Black Arts: A Jane Yellowrock Novel

Angel tapped some keys and I saw the same segment slowed down, the digital feed jerky. The guard walked away, the man in dark clothes raced in. Later he raced out. Something looked wrong. “Play the first and the last part again, the killer arriving and leaving.”

 

 

The segment started in the dead time, when the guard pivoted and walked down the hallway. The interrogation room door opened. The shadowy figure showed, entering the room. Yeah. He was wearing a hoodie, and it was pulled low over this face, his only distinguishing features his broad shoulders and narrow waist. Angel clacked some keys and the same figure appeared leaving the room. I said, “One more time, this time cut out all the empty time. When the guard walks, I want to see the coming and going of our killer, as slow as you can make it.”

 

I watched the footage. “Again,” I said. “Freeze it with him on-screen, entering the room.” The footage backed up and rolled forward to the correct digital frames, and froze. There were two frames, both blurred, but one showed what I wanted. “Print me out a still.” I pointed. “Of that one.”

 

A heartbeat later I heard a printer buzzing. “Okay, now the killer exiting.” The digital shot appeared on-screen, and just as I’d thought, something was wrong and different.

 

When he left, the guy was wearing different shoes. I took both stills and studied the blurred photos. I pointed. “Entering, he’s wearing brown lace-up shoes and carrying a bundle under his left arm. This shadow here might be a sword strapped to his waist. Exiting, he’s wearing white running shoes. Maybe different clothes. And the sword is in a different position.”

 

“Okay,” Angel Tit said, but his tone added a “so what?” to the agreement.

 

“He changed shoes. Probably changed clothes too. Standing in the only blood-free place he could have.”

 

“In the doorway,” Wrassler said, “where you stood and wiped your boots.”

 

I huffed out a breath. “Yeah. I’m an idiot.”

 

 

 

 

 

CHAPTER 9

 

 

 

“Not Human,” I Said. “Deal with It.”

 

 

 

My idiocy summed up Jodi Richoux’s thoughts nicely when she learned what I’d done.
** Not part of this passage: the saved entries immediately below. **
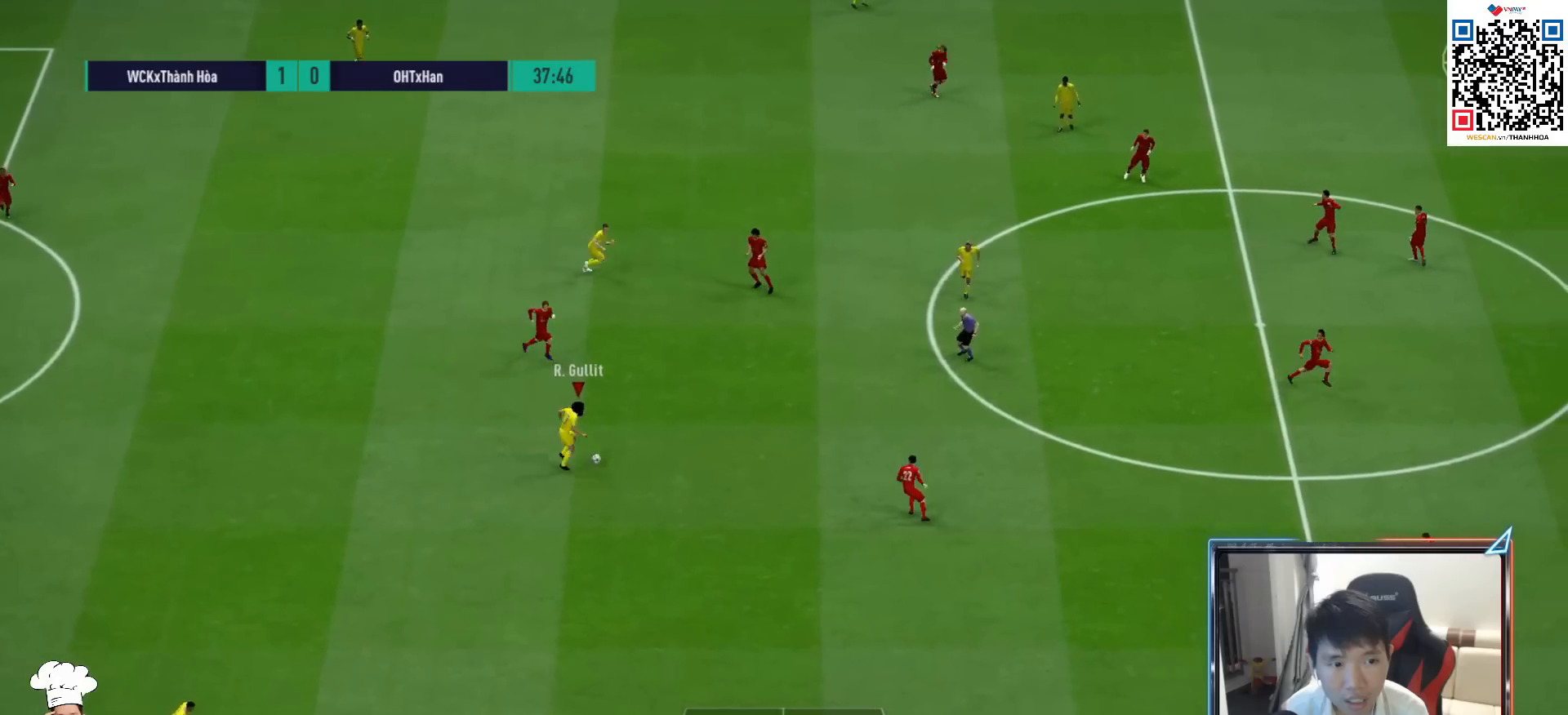
{"buttons": [], "left_stick": "up-right", "right_stick": "center", "events": [[167, "CROSS", "down"], [200, "left_stick", "up-right"], [283, "CROSS", "up"]]}
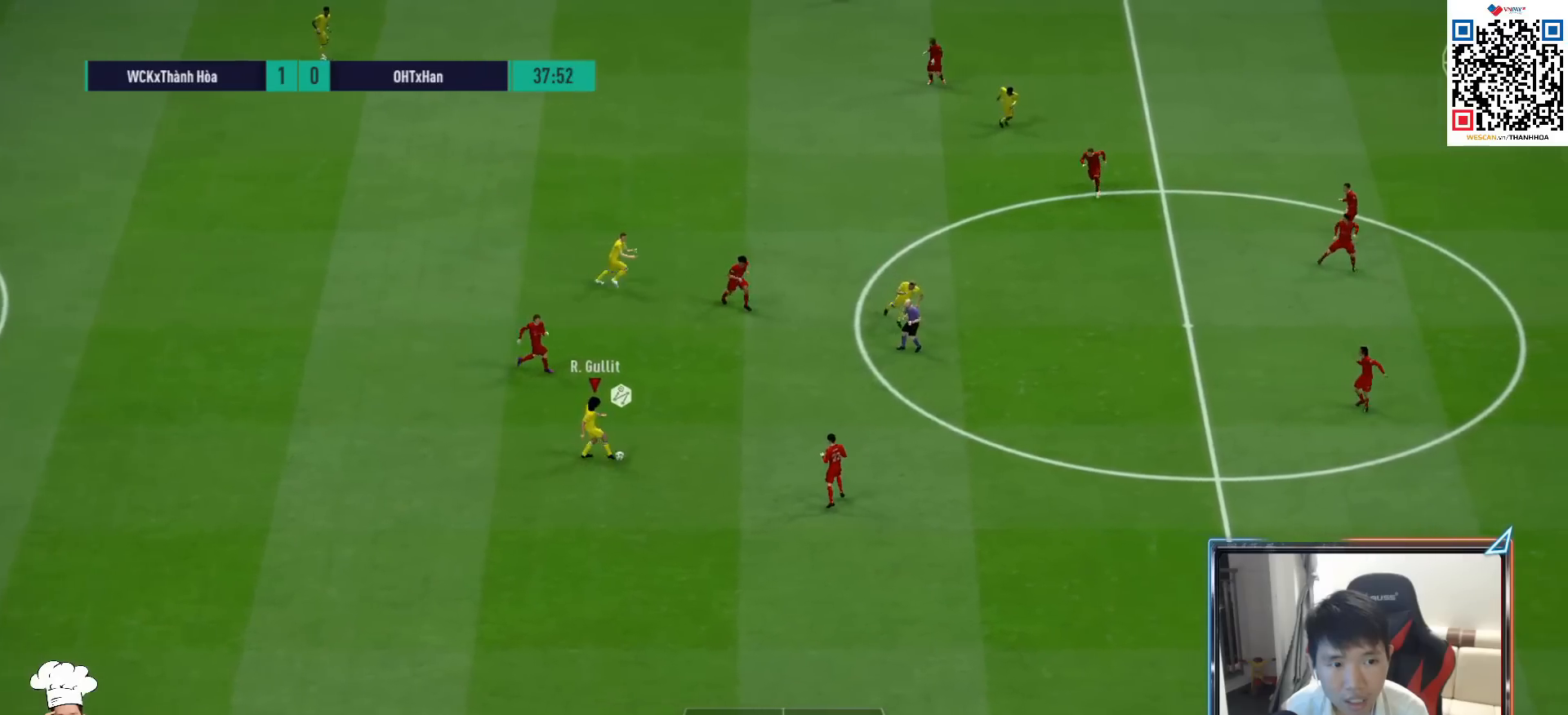
{"buttons": [], "left_stick": "right", "right_stick": "center", "events": [[17, "left_stick", "right"]]}
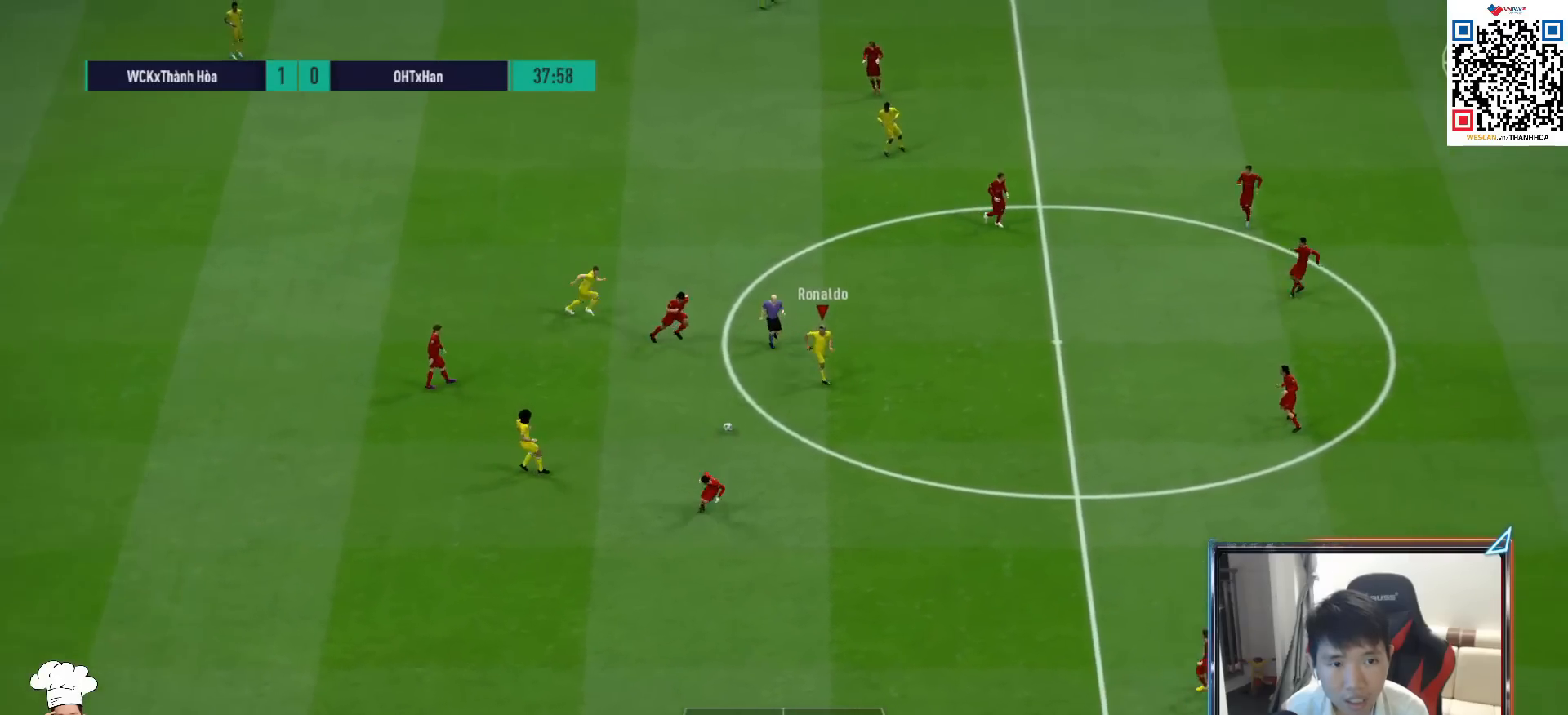
{"buttons": [], "left_stick": "right", "right_stick": "center", "events": [[150, "R1", "down"], [500, "R1", "up"]]}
We were alone in the interrogation room where Imogene had been kept. “You contaminated my crime scene. You willfully walked into a blood-splattered crime scene to inspect a body. Not to check to see if he was still alive, which I could have understood and accepted. But you went in to look over a dead body.” The last two words were nearly shouted. Jodi was not happy.

 

She stood in front of me, petite, blond hair bobbed at her jaw, fists on her hips, pushing back the dark gold business jacket that made her look stylish and tough. Tonight she wore her badge on her belt, and her gun in sight, clipped to a simple holster at her waist. “Talk to me, Jane. I need to know what happened.”

 

I opened my mouth and closed it with a click of teeth. How could I admit to her that Beast had wanted a good look/smell/taste of air? I sat back in the chair, thinking about what I was about to do, and could see no other way out. However, there was no reason I couldn’t establish some control of the info. “Off the record,” I said. “Take it or leave it.”

 

Jodi considered my requirement. “Unless it impacts a crime, I’m okay with that.”

 

It was better than I expected. I nodded. “I’m not human.”

 

“Tell me something I don’t know.”

 

“I’m a Cherokee skinwalker.”

 

“What the hell is a skinwalker?” she snarled, in a fair imitation of a predator herself.

 

I gave her the short form. “I can take the shape and form of animals of my general size, provided I have enough genetic material to take a reading of it and copy it.”

 

“So?”

 

“So my sense of smell is good. Way better than human.”

 

“Keep going.”

 

“I should have been able to tell in the hallway that a dead body was on the other side of the door. Just by the smell. I should have been able to smell the blood. I should have been able to smell the perpetrator coming and going. I couldn’t. So I went inside. Stood over the body and smelled.”

 

Jodi sat in the chair beside me and said, “Go on.”

 

“I got a hint, but it wasn’t much. You know how, if you glimpse something in the next room, out of the corner of your eye, your brain instantly starts to make a picture out of it? Because our brains are pattern oriented?” She nodded. “Well, I do that with my sense of smell. And I got a hint of a vamp I’d smelled before.” I held her eyes with mine. “But I can’t place it. It’s been muffled, like with magic. And no, I didn’t know scent could be tampered with, but it can.”

 

“I’m listening.” Which was cop-speak for keep talking.